Blood cancers

Building a bridge to transplant in hard-to-treat leukaemia


There has been a dichotomy between what we have and what we want for patients with B-cell acute lymphoblastic leukaemia (ALL). What we want is a cure for many, but in reality current standard of care chemotherapy regimens only offer a cure for some. Although 80-90% of patients who are newly diagnosed may achieve complete remission (CR), many will have a relapse – with less than half having disease-free survival for ≥3 years.1

For those patients who have relapsed-refractory disease, the chances of CR declines with each salvage therapy – which leaves the vast majority (>70%) not eligible for subsequent allogeneic stem-cell transplantation.1 This is something that has concerned clinicians like Professor David Marks, Professor of Haematology and Stem cell transplantation at the University of Bristol in the UK. The limbic spoke with Prof. Marks about the role emerging therapies like inotuzumab ozogamicin might play.

“Right now, the field is very focussed on exploring options that can get more patients to allogeneic stem cell graft. ALL is one of those diseases where we want to treat curatively, but if a remission can’t be achieved one can only palliate,” explains Prof. Marks.

You are treating patients aggressively early to get to remission and just hope that they stay there. For those who don’t, it becomes a trade-off of options to get to remission without excessive toxicity in the hope that if they make it to remission, they’ll still be well enough for transplant – and therefore a better shot at a cure.”

This trade-off between achieving CR and acceptable toxicity is a logic that also defines the evaluation of any new regimens in this space. The recent INO-VATE ALL trial – an open-label, two-group, randomised, phase 3 trial in adults with relapsed or refractory ALL is an important trial in this space.1

“It’s an important trial in this space,” explains Prof. Marks, “in that the trial had two primary endpoints: CR and overall survival (OS). The CR endpoint was significantly higher in the inotuzumab ozogamicin group [80.7%] compared with standard intensive chemotherapy [29.4%, p<0.001], however, OS – which is a much debated point – did not,” he explains.

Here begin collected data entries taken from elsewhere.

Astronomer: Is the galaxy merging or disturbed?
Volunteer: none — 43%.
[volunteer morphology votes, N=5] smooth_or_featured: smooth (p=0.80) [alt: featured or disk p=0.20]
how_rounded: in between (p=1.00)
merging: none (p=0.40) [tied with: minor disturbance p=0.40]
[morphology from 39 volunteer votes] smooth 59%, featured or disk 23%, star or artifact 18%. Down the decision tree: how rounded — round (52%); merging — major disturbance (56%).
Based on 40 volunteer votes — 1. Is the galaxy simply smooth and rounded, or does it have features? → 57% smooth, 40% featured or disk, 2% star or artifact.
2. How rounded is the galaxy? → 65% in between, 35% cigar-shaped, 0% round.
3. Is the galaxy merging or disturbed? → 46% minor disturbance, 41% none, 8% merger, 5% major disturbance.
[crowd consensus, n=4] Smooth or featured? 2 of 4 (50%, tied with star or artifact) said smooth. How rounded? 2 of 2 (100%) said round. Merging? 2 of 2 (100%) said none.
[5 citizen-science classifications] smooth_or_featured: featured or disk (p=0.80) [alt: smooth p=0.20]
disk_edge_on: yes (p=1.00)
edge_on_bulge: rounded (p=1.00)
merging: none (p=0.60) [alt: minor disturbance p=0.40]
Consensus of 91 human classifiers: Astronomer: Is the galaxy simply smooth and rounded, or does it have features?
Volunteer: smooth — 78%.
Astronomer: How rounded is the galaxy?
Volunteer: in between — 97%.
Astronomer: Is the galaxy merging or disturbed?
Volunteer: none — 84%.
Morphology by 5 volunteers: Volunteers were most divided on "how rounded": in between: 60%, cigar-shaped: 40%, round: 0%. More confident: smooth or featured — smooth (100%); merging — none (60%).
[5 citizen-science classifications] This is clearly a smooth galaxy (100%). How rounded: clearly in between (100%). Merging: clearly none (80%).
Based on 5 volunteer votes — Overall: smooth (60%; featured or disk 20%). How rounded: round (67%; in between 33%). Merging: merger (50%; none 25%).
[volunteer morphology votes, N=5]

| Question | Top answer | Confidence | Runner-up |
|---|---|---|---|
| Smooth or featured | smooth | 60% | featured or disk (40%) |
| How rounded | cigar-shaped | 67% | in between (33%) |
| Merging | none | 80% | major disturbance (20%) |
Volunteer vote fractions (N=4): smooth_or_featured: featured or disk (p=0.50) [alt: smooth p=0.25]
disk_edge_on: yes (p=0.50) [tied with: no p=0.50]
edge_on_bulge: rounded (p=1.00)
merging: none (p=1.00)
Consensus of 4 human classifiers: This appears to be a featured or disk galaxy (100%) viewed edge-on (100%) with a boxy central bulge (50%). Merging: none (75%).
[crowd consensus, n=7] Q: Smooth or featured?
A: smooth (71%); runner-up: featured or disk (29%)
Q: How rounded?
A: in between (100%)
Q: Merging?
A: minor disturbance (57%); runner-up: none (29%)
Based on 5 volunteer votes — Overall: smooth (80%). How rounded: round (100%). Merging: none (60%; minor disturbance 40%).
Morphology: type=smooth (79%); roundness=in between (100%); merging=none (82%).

“Most of us understand that was really more a statistical limitation rather than a clinical observation. Because the lines of the Kaplan Meier curve diverge so late it departed from the proportional-hazards assumption. When they corrected for this, the results were more like we expected and suggest a longer OS with inotuzumab than standard regimens.”1

In the trial, the median OS endpoint had a pre-specified two-sided boundary of p=0.0208.1 When the heterogeneity in the curve was observed for standard therapy and an exploratory post-hoc analysis of the restricted mean survival time was performed, it was suggested by the authors that survival benefit occurs at later time points (after 14 months).1

But the real game-changer for Prof. Marks and others within the National Health Service is the ability for the new regimen to provide deep CR, where patients are more likely to benefit from transplant. In the INO-VATE ALL trial, 78.4% of patients who achieved CR had results below minimal residual disease (MRD) compared with only 28.1% on standard therapy (p<0.001) and the duration of remission was 4.6 months with inotuzmab ozogamicin compared with 3.1 months on standard therapy.1

This is a good start. But as Prof Marks explained, “Not only are we looking for CR, we’re really interested in eliminating minimal residual disease as early as we can – and for patients to be coming off the treatment well. In our centre, we were largely able to deliver this treatment without the need for hospitalisation. What we saw in the trial with around 4 out of 10 patients eligible for transplant following therapy compared with around 1 out of 10 on standard care seems to be offering a greater chance of cure for patients.”1

This increase in the number of patients eligible for transplant post therapy is a welcome bridge that patients and clinicians have been looking for in relapsed refractory ALL. But as with all new treatments, there will be adjustments and concessions that need to be made along the way. In the phase 3 trial, veno-occlusive liver disease was the major adverse event associated with treatment (observed in around 1 in 10 patients). Understanding the patients at risk for this adverse event and managing their risk appropriately as the role of prior therapies in the development of the adverse event is still incompletely understood.1

All in all, Prof. Marks says he is optimistic about the future for his patients with ALL. “Now we are entering an age where more and more options will give patients better outcomes compared with standard of care – with side effects that are manageable.1 The introduction of targeted therapies has been a really pleasant development for all of us who manage ALL, and give our patients so many more treatment options than they had even only 5 years ago.”

 

This article was sponsored by Pfizer, which has no control over editorial content. The content is entirely independent and based on published studies and experts’ opinions, the views expressed are not necessarily those of Pfizer.

Reference:

  1. Kantarijan HM et al. N Engl J Med 2016;375:740-753.